BEGIN

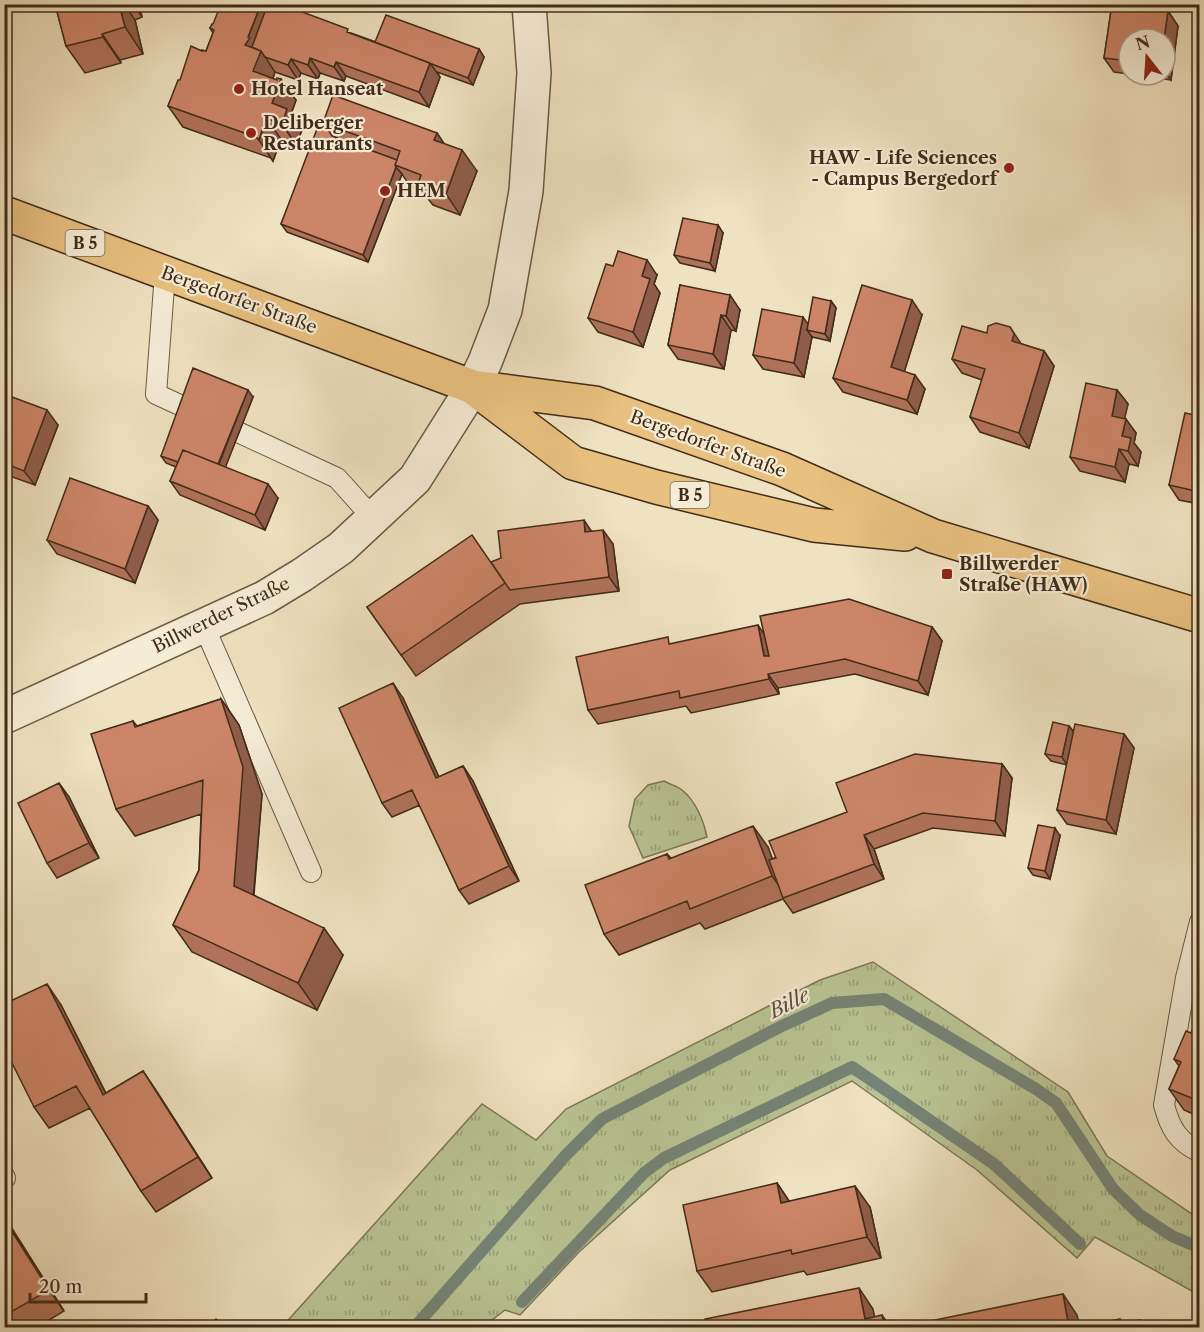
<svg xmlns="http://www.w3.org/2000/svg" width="1204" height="1332" font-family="'Libre Caslon Text',serif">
  <defs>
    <pattern id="park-tufts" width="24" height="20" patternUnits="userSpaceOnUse" patternTransform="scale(1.5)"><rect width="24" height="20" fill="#b9c393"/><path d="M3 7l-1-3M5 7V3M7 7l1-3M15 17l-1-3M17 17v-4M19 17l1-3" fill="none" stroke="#989f77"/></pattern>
  </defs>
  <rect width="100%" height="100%" fill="#efe2c0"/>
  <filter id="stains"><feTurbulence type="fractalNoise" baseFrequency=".00333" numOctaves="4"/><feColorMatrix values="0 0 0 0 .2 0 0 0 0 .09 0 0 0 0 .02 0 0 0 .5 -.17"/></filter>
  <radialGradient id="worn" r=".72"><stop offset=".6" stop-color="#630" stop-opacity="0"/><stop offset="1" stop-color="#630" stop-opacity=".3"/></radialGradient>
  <path fill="url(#park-tufts)" stroke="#7d7856" stroke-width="1.5" d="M664 781C669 784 677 786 682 790 695 800 704 821 707 837L643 858 629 826 635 799 648 785Z
    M873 962 1068 1092 1107 1156 1199 1219V1295L1095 1237 1077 1258 977 1170 852 1081 670 1170 579 1252 520 1315 505 1310 483 1327H282L482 1104 536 1140 566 1109 820 980Z"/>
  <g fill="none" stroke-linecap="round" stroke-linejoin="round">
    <path stroke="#768376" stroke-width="12" d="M522 1302 644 1173 664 1158 852 1067 994 1164 1080 1244
      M414 1328 566 1155 602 1119 782 1026 832 1003 884 999 1036 1089 1056 1103 1113 1189 1140 1215 1172 1236 1200 1248"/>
    <defs>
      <path id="service" d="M165 273 156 394 337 478 373 518
        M204 626 311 872
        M1200 922 1186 978 1164 1105C1170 1128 1178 1142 1200 1152
        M4 1176 5 1178"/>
      <path id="minor" d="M4 717 264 598 302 575 341 548 415 479 473 387 485 362 505 310 526 191 534 73 529 4"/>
      <path id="primary" d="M4 213 473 387 595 403 782 469 933 536 1200 616
        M474 388 573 463 656 487 814 525 905 534"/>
    </defs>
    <use href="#service" stroke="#6c5a42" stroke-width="22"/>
    <use href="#minor" stroke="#6c5a42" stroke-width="36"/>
    <use href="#primary" stroke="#412c18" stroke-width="36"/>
    <use href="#service" stroke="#f5ecd6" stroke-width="20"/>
    <use href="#minor" stroke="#f5ecd6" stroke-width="33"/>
    <use href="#primary" stroke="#e8c180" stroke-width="33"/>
  </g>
  <path fill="#b0725a" stroke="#412c18" stroke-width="1.5" d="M55 4H139L142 17 135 20 143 54 120 60 121 63 85 73 66 46Z
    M1112 4 1168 11 1178 26 1171 80 1134 75H1165V39H1129V74L1114 72 1104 58Z
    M210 28 351 33 376 42 479 49 484 57 473 85 437 72 440 77 429 107 346 76 344 81 320 73 318 79 301 73 298 80 275 72 273 78 296 100 291 114 302 130 296 145 281 139 273 161 271 158 183 127 168 106 180 80 202 51H206L213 33Z
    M323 122 437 133 444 144 477 171 460 215 433 205 422 191 410 186 402 174 368 262 287 232 281 224Z
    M723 233 715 271 680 263 674 255Z
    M657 275 654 284 660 293 643 347 598 332 588 318Z
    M680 285 740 310 736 331 731 330 724 369 678 359 668 345Z
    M831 301 836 308 830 341 812 337 804 377 763 369 753 355 808 324Z
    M922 315 904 372 925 389 917 414 843 392 833 378Z
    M987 333 1044 351 1054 366 1029 448 980 432 970 417 982 380 962 373 952 359Z
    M1117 390 1128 404 1124 418 1136 433 1134 443 1141 452 1138 466 1129 464 1125 482 1080 471 1070 457Z
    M4 394 58 425 35 485 4 474Z
    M253 397 225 467 278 498 265 530 180 495 170 481 176 467 166 463 161 456Z
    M1200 416V504L1179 500 1169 485Z
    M148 506 158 520 135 583 57 554 47 540Z
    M592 531 613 544 619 591 520 604 416 676 367 607 491 562Z
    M932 627 942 641 928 695 855 674 778 688 779 694 691 713 686 706 598 724 588 710 673 644 765 635Z
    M403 698 439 777 463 766 473 781 519 881 469 904 459 890 420 805 392 817 382 803Z
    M221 699 239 725 262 794 254 895 343 955 317 1010 192 952 173 925 199 870 201 814 135 836 116 809 133 721 137 726Z
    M1069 726 1074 732 1124 734 1134 748 1116 834 1067 824 1057 810 1067 765 1051 761 1045 754Z
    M1002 764 1012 778 1005 836 933 828 874 849 884 879 793 913 783 899 705 929 700 923 619 955 604 934 667 854 671 858 768 847 772 859Z
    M69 797 99 858 57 878 47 863Z
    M1060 836 1050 879 1033 875 1028 868Z
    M1200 934V972L1193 963Z
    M61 1005 106 1093 143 1071 157 1092 212 1178 156 1212 141 1191 90 1108 49 1128 34 1107Z
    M1200 1014V1117L1184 1110 1169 1089 1179 1066 1174 1059 1191 1033Z
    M777 1183 789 1201 870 1207 881 1258 807 1275 804 1271 712 1292 697 1271Z
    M4 1216 64 1311 36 1328H4Z"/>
  <path fill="#905d4a" stroke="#412c18" stroke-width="1.5" d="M119 4H124L135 20 143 54 125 27Z
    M133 4H139L142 17Z
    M261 4H266L277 21 264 55 275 72 268 92 253 71 245 45Z
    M1168 11 1178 26 1171 80 1165 72 1164 39Z
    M102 34 120 60 121 63 103 37Z
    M479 49 484 57 473 85 468 78Z
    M310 58 320 73 318 79 308 65Z
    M291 59 301 73 298 80 288 65Z
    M336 62 346 76 344 81 334 67Z
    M430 63 440 77 429 107 419 92Z
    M281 79 296 100 291 114 302 130 296 145 282 124 272 103Z
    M266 118 281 139 273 161 259 140Z
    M437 133 451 154 434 140Z
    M462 150 477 171 460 215 446 194Z
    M396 167 402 174 368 262 363 255Z
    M718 225 723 233 715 271 710 263Z
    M647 260 657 275 654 284 660 293 643 347 633 332 642 276Z
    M730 295 740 310 736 331 726 316Z
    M912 300 922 315 901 382 891 367Z
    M831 301 836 308 830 341 825 334Z
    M721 315 731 330 724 369 713 354Z
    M803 317 813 331 807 330 812 337 804 377 794 363Z
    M1010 327 1024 348 1012 341Z
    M1044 351 1054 366 1029 448 1019 433Z
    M915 375 925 389 917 414 907 400Z
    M248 390 253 397 222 476 217 469Z
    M1117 390 1128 404 1122 430 1112 416Z
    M47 410 58 425 35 485 24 471Z
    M1126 419 1136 433 1134 443 1141 452 1138 466 1128 451 1122 436Z
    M1119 449 1129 464 1125 482 1115 467Z
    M268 484 278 498 265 530 255 515Z
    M148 506 158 520 135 583 125 569Z
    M584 520 594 535 585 532Z
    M603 530 613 544 619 591 609 577Z
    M758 625 768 640 774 671 764 656Z
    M932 627 942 641 928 695 918 681Z
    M768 674 778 688 779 694 769 679Z
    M393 683 403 698 446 793 436 778Z
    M221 699 239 725 262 794 252 912 234 886Z
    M1069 726 1075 734 1067 765 1062 757Z
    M1124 734 1134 748 1116 834 1106 820Z
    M1002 764 1012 778 1005 836 995 821Z
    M463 766 473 781 519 881 509 866Z
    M59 783 69 797 99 858 89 843Z
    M753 826 768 847 787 897 772 876Z
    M1055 828 1060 836 1050 879 1045 871Z
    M864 835 874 849 884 879 874 864Z
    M324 928 343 955 317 1010 298 983Z
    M47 984 61 1005 117 1116 103 1095Z
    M143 1071 157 1092 212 1178 198 1157Z
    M777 1183 791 1204 781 1203Z
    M855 1186 870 1207 881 1258 867 1237Z
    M4 1216 64 1311 49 1290 4 1219Z
    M859 1288 873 1309 877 1328 865 1319Z
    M1063 1294 1077 1315 1080 1328H1069Z
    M882 1315 891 1328H885Z"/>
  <path fill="#cd8569" stroke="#412c18" stroke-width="1.5" d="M55 4H119L125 27 102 34 103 37 66 46Z
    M221 4H261L248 37 250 38 245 45 261 51 253 71 277 80V78L281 79 272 103 287 109 282 124 266 118 259 140 256 137 168 106 178 80H180L191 46 202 51V50L206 51 214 30 210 28 212 24H213Z
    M266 4H281L348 29 347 32 430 63 419 92 336 62 334 67 310 58 308 65 291 59 288 65 265 57 261 51 252 47 267 6Z
    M1112 4 1168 11 1164 39H1129V61L1104 58Z
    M386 15 479 49 468 78 375 42Z
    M333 95 437 133 434 140 462 150 446 194 418 184 421 175 395 165 400 151 323 123Z
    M320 121 323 122 332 136 397 160 395 165 396 167 363 255 281 224Z
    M683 218 718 225 710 263 674 255Z
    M618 251 647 260 642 276 650 279 633 332 588 318 606 264 613 266Z
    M680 285 730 295 726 316 721 315 713 354 668 345Z
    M862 285 912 300 891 367 915 375 907 400 833 378Z
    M813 297 831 301 825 334 807 330Z
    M762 309 803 317 794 363 753 355Z
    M996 323 1010 327 1014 334 1012 341 1044 351 1019 433 970 417 985 369 952 359 962 326 987 333 988 326Z
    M193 368 248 390 218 464 183 450 178 462 161 456Z
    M1086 383 1117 390 1112 416 1126 419 1122 436 1131 438 1128 451 1119 449 1115 467 1070 457Z
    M4 394 47 410 24 471 4 463Z
    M1185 413 1200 416V492L1169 485Z
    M183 450 268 484 255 515 170 481Z
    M70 478 148 506 125 569 47 540Z
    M584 520 585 532 603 530 609 577 510 590 491 562 501 558 498 531Z
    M472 535 505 583 401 655 367 607Z
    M849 599 932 627 918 681 845 659 768 674 769 679 680 698 679 691 588 710 576 657 668 637 669 644 758 625 764 656H769L760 616Z
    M393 683 436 778 463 766 509 866 459 890 412 790 382 803 339 708Z
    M221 699 243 767 234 886 324 928 298 983 173 925 199 870 203 780 116 809 91 734 133 721 135 727Z
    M1053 722 1069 726 1062 757 1045 754Z
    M1075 724 1124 734 1106 820 1057 810Z
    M915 754 1002 764 995 821 923 813 864 835 874 864 783 898 769 860 776 858 769 841 847 812 836 783Z
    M59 783 89 843 47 863 18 803Z
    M1038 825 1055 828 1045 871 1028 868Z
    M753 826 772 876 690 909 687 901 604 934 585 885 667 854 669 859Z
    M1200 934V965L1193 963Z
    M47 984 103 1095 143 1071 198 1157 141 1191 76 1086 34 1107 4 1047V1004Z
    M1200 1014V1106L1192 1103 1194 1099 1169 1089 1181 1062 1174 1059 1186 1031 1191 1033Z
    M777 1183 781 1203 855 1186 867 1237 792 1254 791 1250 697 1271 683 1205Z
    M4 1219 49 1290 4 1316Z
    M859 1288 865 1319 882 1315 885 1328H707L705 1319Z
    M1063 1294 1069 1328H927L925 1322Z
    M216 1319 226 1328H208Z
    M1120 1319 1121 1324 1140 1320 1142 1328H1077Z"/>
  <g fill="#8f2418" stroke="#f5ecd6" stroke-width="2">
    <circle cx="239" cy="89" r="6"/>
    <circle cx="251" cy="133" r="6"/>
    <circle cx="1009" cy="168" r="6"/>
    <circle cx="385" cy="191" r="6"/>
    <rect x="941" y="568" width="12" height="12" rx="3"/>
  </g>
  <g text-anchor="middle" stroke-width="4.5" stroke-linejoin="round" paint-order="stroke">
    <g fill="#f5ecd6" stroke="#776651" stroke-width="1.5">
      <rect x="65.5" y="230" width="39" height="26" rx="4.5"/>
      <rect x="670.5" y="482" width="39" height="26" rx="4.5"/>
    </g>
    <g font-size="16" font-weight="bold" fill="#412c18">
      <text x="85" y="249">B 5</text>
      <text x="690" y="501">B 5</text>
    </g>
    <g font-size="18" font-weight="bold" fill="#412c18" stroke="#f5ecd6" text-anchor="start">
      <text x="251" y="95">Hotel Hanseat</text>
      <text x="263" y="129">Deliberger<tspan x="263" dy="21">Restaurants</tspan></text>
      <text x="997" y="164" text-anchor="end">HAW - Life Sciences<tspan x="997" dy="21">- Campus Bergedorf</tspan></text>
      <text x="397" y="197">HEM</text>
      <text x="959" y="570">Billwerder<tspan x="959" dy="21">Straße (HAW)</tspan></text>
    </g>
    <g font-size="18" fill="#412c18" stroke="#f5ecd6">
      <text transform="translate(239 300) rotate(20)" y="6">Bergedorfer Straße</text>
      <text transform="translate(708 444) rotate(20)" y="6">Bergedorfer Straße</text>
      <text transform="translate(221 615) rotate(-26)" y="6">Billwerder Straße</text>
    </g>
    <g font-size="20" font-style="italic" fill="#57503f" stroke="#f5ecd6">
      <text transform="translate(789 1003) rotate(-27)" y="7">Bille</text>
    </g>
  </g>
  <rect width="1204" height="1332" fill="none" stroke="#efe2c0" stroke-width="24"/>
  <rect x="6" y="6" width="1192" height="1320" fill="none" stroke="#412c18" stroke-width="3"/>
  <rect x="12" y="12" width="1180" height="1308" fill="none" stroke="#412c18" stroke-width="1.5"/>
  <g transform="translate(1147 57) rotate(343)"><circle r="28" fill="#f5ecd6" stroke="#ad9f8a" stroke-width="1.5"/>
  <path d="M0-4.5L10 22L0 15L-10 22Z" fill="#8f2418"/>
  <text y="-9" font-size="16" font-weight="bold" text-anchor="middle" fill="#412c18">N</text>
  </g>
  <path d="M30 1293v9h116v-9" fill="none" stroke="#412c18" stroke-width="3"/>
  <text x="39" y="1293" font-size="18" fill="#412c18" stroke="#f5ecd6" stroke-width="4.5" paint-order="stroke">20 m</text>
  <rect width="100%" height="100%" filter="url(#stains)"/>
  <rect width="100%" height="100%" fill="url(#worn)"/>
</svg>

END

● **PROBLEM DETAILS**: Show all lines from the data that contain "middle".

● **WRITTEN SOLUTION**:
  <g text-anchor="middle" stroke-width="4.5" stroke-linejoin="round" paint-order="stroke">
  <text y="-9" font-size="16" font-weight="bold" text-anchor="middle" fill="#412c18">N</text>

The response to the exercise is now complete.